Working data START

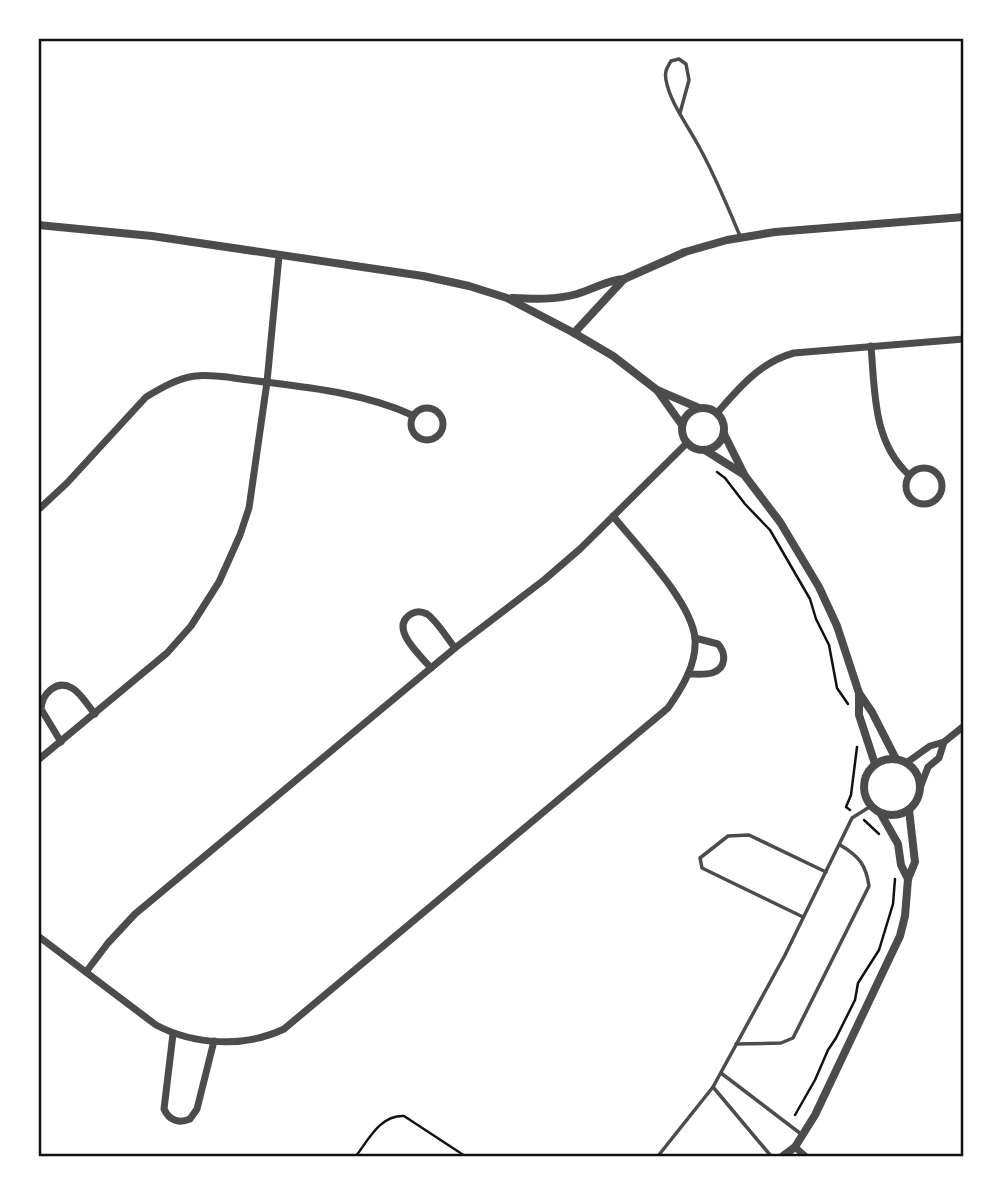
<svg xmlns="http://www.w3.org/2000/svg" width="1002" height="1195" viewBox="0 0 1002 1195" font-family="'Archivo Narrow',sans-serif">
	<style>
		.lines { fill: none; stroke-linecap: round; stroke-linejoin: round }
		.path { stroke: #111; stroke-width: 2.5 }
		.service { stroke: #4c4c4c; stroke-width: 3.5 }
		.minor { stroke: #4c4c4c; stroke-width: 7 }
		.tertiary { stroke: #4c4c4c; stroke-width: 8 }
		.neatline { fill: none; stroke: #111; stroke-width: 2.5 }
	</style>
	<rect width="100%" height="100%" fill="#fff"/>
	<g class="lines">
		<g class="path">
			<path d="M 717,472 L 725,478 L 745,504 L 770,530 L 810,599 L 816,619 L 829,645 L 837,688 L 848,704"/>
			<path d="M 850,810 L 846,807 L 851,795 L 857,747"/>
			<path d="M 864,820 L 879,834"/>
			<path d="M 795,1115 L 815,1080 L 828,1050 L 836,1038 L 855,1000 L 858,983 L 879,950 L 893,904 L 895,879"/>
			<path d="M 356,1156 C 369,1139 380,1115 404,1116 L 465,1156"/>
		</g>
		<g class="service">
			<path d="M 680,113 L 689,80 L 686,64 L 679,59 L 671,61 C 667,68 664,72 666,80 C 670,102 686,123 697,143 C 714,173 727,205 740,236"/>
			<path d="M 803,917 L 702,868 L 700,858 L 728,836 L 749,835 L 826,872"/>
			<path d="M 736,1044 L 781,1043 L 793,1038 L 869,886 C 866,865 859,856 840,845"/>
			<path d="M 721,1073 L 801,1134"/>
			<path d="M 713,1087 L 771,1156"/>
			<path d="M 658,1156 L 713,1087 L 785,955 L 852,818 L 871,806"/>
		</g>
		<g class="minor">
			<path d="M 871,346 C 875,393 873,442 909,475"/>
			<circle cx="427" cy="424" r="16"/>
			<path d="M 717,413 C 739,388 760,362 794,353 L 964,339"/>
			<circle cx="924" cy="486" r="18"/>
			<path d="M 38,510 L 67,483 L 146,397 C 161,388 178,378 195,376 C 213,374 232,378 249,380 C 304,387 362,392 412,415"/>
			<path d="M 431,668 C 421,656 388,628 411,614 C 416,611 421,611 427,614 C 437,621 447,638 455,648"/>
			<path d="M 688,674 C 696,674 705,675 712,673 C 727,668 726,653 718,644 L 695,638"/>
			<path d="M 61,742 L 41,709 C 42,694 56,679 72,688 C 81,693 88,706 95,714"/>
			<path d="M 38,760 L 167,653 L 191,626 L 219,582 L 240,535 L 249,508 L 267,382 L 279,256"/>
			<path d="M 906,763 L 930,746 L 944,742 L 964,726"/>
			<path d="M 920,788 L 928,767 L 939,758 L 944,742"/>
			<path d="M 38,936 L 156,1025 C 194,1045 244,1048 284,1029 L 668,708 C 682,688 697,664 695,638 C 691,601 637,546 613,516"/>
			<path d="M 86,972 L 108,943 L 135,914 L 455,648 L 544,580 L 580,549 L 687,443"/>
			<path d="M 173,1034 L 164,1109 C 169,1120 178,1124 190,1119 L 197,1109 L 214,1041"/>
			<path d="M 795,1147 L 805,1156"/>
		</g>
		<g class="tertiary">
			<path d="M 38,225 L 152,236 L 423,276 L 469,286 L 507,298 L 574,333 L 613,356 L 657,390 L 699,408"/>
			<path d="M 512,298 C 533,299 556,300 577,294 C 594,289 607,280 624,279"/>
			<path d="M 574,333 L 624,279 L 685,252 L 727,240 L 775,232 L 964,217"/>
			<path d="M 657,390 L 682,425"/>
			<circle cx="703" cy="429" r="21"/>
			<path d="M 724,434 L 745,476 L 780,522 L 819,587 L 837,626 L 859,693 L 872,712 L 896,759"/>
			<path d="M 705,450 L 743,474"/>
			<path d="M 859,693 L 859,715 L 875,764"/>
			<circle cx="892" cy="787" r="28"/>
			<path d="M 881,814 L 898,844 L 901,865 L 908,879"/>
			<path d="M 783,1156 L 795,1147 L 815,1115 L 900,936 L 905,916 L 908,879 L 915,862 L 909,810"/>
		</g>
	</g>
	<rect width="1002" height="1195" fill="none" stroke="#ffffff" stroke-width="80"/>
	<rect x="40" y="40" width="922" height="1115" class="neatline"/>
</svg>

Working data END

Gather each line of the records holding the string "lines".

» Finished task
		.lines { fill: none; stroke-linecap: round; stroke-linejoin: round }
	<g class="lines">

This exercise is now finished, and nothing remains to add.